> _Assignment_:
In the records, replace "Supplemental Video" with "Companion Video" and reproduce the lines with every other character left as it is, leaving the pictures out of the answer.

START Data excerpts

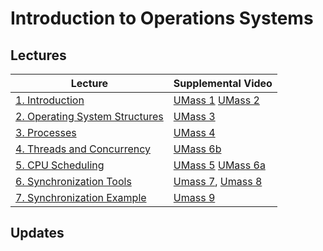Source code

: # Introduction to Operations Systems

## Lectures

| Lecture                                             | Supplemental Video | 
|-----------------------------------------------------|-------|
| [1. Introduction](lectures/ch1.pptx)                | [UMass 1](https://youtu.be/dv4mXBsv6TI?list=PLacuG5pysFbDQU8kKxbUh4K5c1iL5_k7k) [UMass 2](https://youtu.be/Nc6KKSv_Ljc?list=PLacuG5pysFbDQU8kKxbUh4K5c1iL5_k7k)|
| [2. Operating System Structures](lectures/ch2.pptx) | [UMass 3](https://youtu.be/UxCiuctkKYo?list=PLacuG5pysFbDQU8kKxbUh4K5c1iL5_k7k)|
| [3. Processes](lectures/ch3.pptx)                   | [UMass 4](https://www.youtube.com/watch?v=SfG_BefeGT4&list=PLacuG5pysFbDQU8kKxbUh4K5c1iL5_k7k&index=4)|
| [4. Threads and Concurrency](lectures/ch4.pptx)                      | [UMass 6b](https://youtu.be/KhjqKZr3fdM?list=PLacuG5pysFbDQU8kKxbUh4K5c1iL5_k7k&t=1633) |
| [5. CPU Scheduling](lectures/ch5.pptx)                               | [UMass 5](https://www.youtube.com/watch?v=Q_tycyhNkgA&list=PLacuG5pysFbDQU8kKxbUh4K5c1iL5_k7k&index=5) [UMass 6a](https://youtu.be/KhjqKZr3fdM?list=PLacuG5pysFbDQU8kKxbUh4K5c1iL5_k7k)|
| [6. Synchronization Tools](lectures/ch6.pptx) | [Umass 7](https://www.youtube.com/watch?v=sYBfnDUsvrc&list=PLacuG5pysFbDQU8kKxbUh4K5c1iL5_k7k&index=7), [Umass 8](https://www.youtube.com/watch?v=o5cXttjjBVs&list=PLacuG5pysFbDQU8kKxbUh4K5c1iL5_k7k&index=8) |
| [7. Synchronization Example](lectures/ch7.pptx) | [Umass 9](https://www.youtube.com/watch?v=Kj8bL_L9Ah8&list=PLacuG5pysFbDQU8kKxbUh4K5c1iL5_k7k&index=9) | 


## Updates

END Data excerpts

> _Answer to this task_:
Source code

: # Introduction to Operations Systems

## Lectures

| Lecture                                             | Companion Video | 
|-----------------------------------------------------|-------|
| [1. Introduction](lectures/ch1.pptx)                | [UMass 1](https://youtu.be/dv4mXBsv6TI?list=PLacuG5pysFbDQU8kKxbUh4K5c1iL5_k7k) [UMass 2](https://youtu.be/Nc6KKSv_Ljc?list=PLacuG5pysFbDQU8kKxbUh4K5c1iL5_k7k)|
| [2. Operating System Structures](lectures/ch2.pptx) | [UMass 3](https://youtu.be/UxCiuctkKYo?list=PLacuG5pysFbDQU8kKxbUh4K5c1iL5_k7k)|
| [3. Processes](lectures/ch3.pptx)                   | [UMass 4](https://www.youtube.com/watch?v=SfG_BefeGT4&list=PLacuG5pysFbDQU8kKxbUh4K5c1iL5_k7k&index=4)|
| [4. Threads and Concurrency](lectures/ch4.pptx)                      | [UMass 6b](https://youtu.be/KhjqKZr3fdM?list=PLacuG5pysFbDQU8kKxbUh4K5c1iL5_k7k&t=1633) |
| [5. CPU Scheduling](lectures/ch5.pptx)                               | [UMass 5](https://www.youtube.com/watch?v=Q_tycyhNkgA&list=PLacuG5pysFbDQU8kKxbUh4K5c1iL5_k7k&index=5) [UMass 6a](https://youtu.be/KhjqKZr3fdM?list=PLacuG5pysFbDQU8kKxbUh4K5c1iL5_k7k)|
| [6. Synchronization Tools](lectures/ch6.pptx) | [Umass 7](https://www.youtube.com/watch?v=sYBfnDUsvrc&list=PLacuG5pysFbDQU8kKxbUh4K5c1iL5_k7k&index=7), [Umass 8](https://www.youtube.com/watch?v=o5cXttjjBVs&list=PLacuG5pysFbDQU8kKxbUh4K5c1iL5_k7k&index=8) |
| [7. Synchronization Example](lectures/ch7.pptx) | [Umass 9](https://www.youtube.com/watch?v=Kj8bL_L9Ah8&list=PLacuG5pysFbDQU8kKxbUh4K5c1iL5_k7k&index=9) | 


## Updates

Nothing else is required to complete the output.